”Türk finans sektörü krizden güçlü çıkabilir”

Deloitte, 2001 krizinden sonra, Türkiye finans sektörünün "pek çok" zayıf yönünü güçlendirdiği vurgulanıyor

YAYINLAMA
GÜNCELLEME

 

İSTANBUL - Deloitte tarafından hazırlanan "Türkiye Finans Sektörü Raporu – Dünden Bugüne ve Yarına" başlıklı çalışmada, sektörün orta ve uzun vadede doğru politikaları uygulanması halinde, krizden küresel konumunu güçlendirmiş olarak çıkabileceği belirtildi.

Deloitte tarafından yapılan yazılı açıklamada yer verilen raporda, 2001 krizi öncesinden başlayarak, Türkiye ekonomisi ve finans sektörü arasındaki ilişki sunulurken, Türkiye'de bankacılığın yanı sıra sigortacılık, bireysel emeklilik, tüketici finansmanı, faktoring ve finansal kiralama sektörlerindeki durum hakkında analizler bulunuyor.

Raporda, 2001 krizinden sonra yaşanan yeniden yapılanma süreci sonucunda, Türkiye finans sektörünün "pek çok" zayıf yönünü güçlendirdiği vurgulanıyor.

Küresel belirsizliklerin sektörler üzerindeki etkileri nedeniyle 2009'da, finans sektörünün kar marjı ve büyüme hızının düşmesi beklentisine işaret edilen raporda, orta ve uzun vadede doğru politikaların uygulanması halinde, sektörün krizden küresel konumunu daha da güçlendirmiş olarak çıkmasının mümkün olduğuna dikkat çekiliyor.

"Sektör, ekonominin güçlü lokomotifi olmaya devam edecek"

Rapordaki bulgular, ekonomide yaşanan bütün zorluklara rağmen, yeniden yapılandırılmış bankacılık sektörünün, önümüzdeki yıllarda da Türkiye ekonomisinin güçlü ve stratejik bir lokomotifi olmaya devam edeceğini ortaya koydu.

Rapora göre, 2009 yılında küresel gelişmeler makro ekonomik dengeleri olumsuz etkilemeye devam ederken, bünyesinde yüksek oranda, özellikle de yabancı para cinsinden borç bulunduran şirketler zorlanırken, finansman olanakları güçleşecek, maliyetleri ise yükselecek.

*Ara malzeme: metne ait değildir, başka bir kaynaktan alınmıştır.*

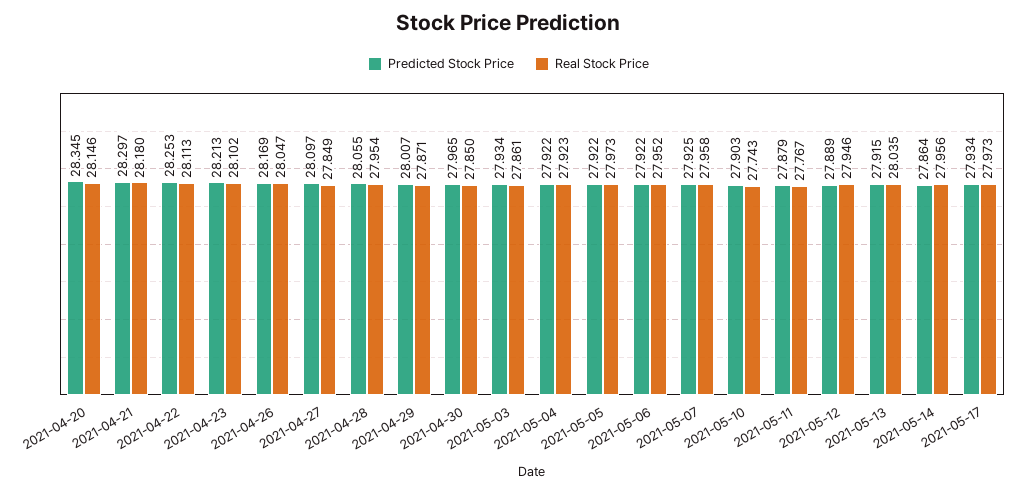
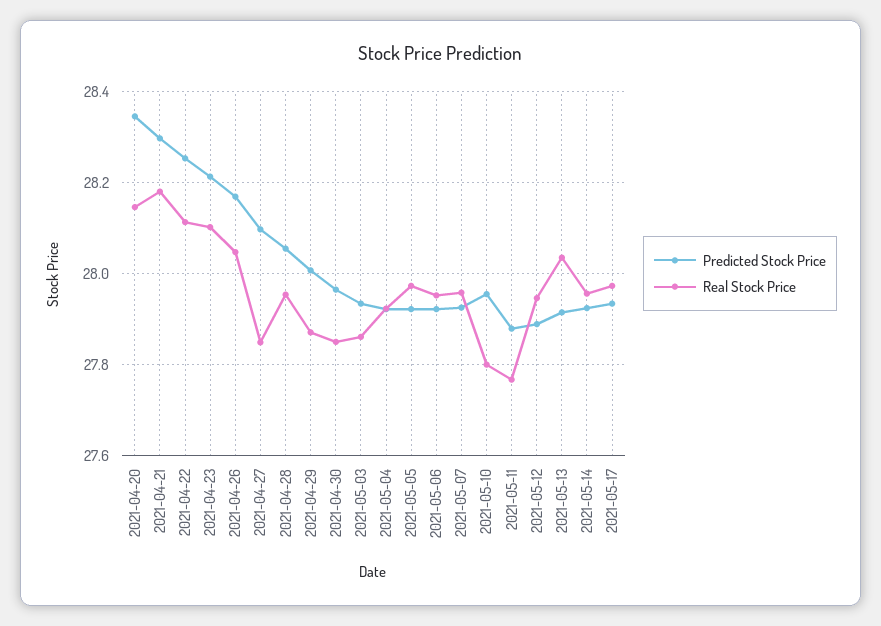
  {
    "Predicted Stock Price": {
      "2021-04-20": 28.345,
      "2021-04-21": 28.297,
      "2021-04-22": 28.253,
      "2021-04-23": 28.213,
      "2021-04-26": 28.169,
      "2021-04-27": 28.097,
      "2021-04-28": 28.055,
      "2021-04-29": 28.007,
      "2021-04-30": 27.965,
      "2021-05-03": 27.934,
      "2021-05-04": 27.922,
      "2021-05-05": 27.922,
      "2021-05-06": 27.922,
      "2021-05-07": 27.925,
-     "2021-05-10": 27.903,
+     "2021-05-10": 27.96,
      "2021-05-11": 27.879,
      "2021-05-12": 27.889,
      "2021-05-13": 27.915,
-     "2021-05-14": 27.864,
+     "2021-05-14": 27.92,
      "2021-05-17": 27.934
    },
    "Real Stock Price": {
      "2021-04-20": 28.146,
      "2021-04-21": 28.18,
      "2021-04-22": 28.113,
      "2021-04-23": 28.102,
      "2021-04-26": 28.047,
      "2021-04-27": 27.849,
      "2021-04-28": 27.954,
      "2021-04-29": 27.871,
      "2021-04-30": 27.85,
      "2021-05-03": 27.861,
      "2021-05-04": 27.923,
      "2021-05-05": 27.973,
      "2021-05-06": 27.952,
      "2021-05-07": 27.958,
-     "2021-05-10": 27.743,
+     "2021-05-10": 27.8,
      "2021-05-11": 27.767,
      "2021-05-12": 27.946,
      "2021-05-13": 28.035,
      "2021-05-14": 27.956,
      "2021-05-17": 27.973
    }
  }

Mali açıdan güçlü şirketlerin zayıf olanları satın almasıyla konsolidasyon süreci yaşanacak.

Yerel seçimlere kadar olan dönemde kamu yatırımları ve harcamaları nedeniyle belli sektörlerde yavaşlamanın etkileri daha az hissedilebilecek. Ancak seçimlerden sonra harcamalar küresel finans sektöründeki duruma bağlı olacak.

Yatırım ve harcamaların azalması ile finans sektörünün karlılığı da azalacak. Yavaşlayan gelir artış hızının da etkisiyle, finans sektöründe operasyonel maliyetleri düşürmeye yönelik çalışmalar önem kazanacak.

Finans sektörünün "güçlü" konumu, Türkiye için de avantaj sağlarken, finansman temini ve maliyetinde yaşanacak olumlu gelişmeler, bir bütün olarak Türkiye ekonomisinin küresel durgunluk nedeniyle yaşayacağı kayıpları asgari düzeyde tutacak. Orta ve uzun vadede ise, küresel düzeyde güçlenmiş bir finans sektörü ile Türkiye'nin ciddi kazanımlar elde etmesi mümkün olacak.

"Finans sektörü daha etkin ve saygın bir konuma kavuşacak"

Deloitte Türkiye Danışmanlık Ortağı Ayşe Epikman, rapora ilişkin şu değerlendirmelerde bulundu:

"Türkiye'de finans sektörünün bütün alanlarında son yıllarda oldukça hızlı bir gelişme ve büyüme görülüyor. Yaşanan bu hızlı büyüme, gelişmiş ülke ekonomilerindeki büyümenin aksine risk yönetimi ve kurumsal yönetişim esaslarına uygun bir şekilde gerçekleşti. Bu nedenle, halen yaşanmakta olan küresel mali kriz, ülkemiz finans sektörünü yurt dışındaki örneklere kıyasla daha sınırlı bir düzeyde etkiledi.

Finans ve bankacılık kurumlarımız, özellikle aktif kaliteleri, sermaye yeterlilikleri, likidite oranları ve kriz yönetiminde tecrübeli yöneticileri ile öne çıkıyor. Doğru politikalar uygulandığı takdirde, kriz ertesinde finans sektörümüz küresel düzeyde daha etkin ve saygın bir konuma kavuşacaktır."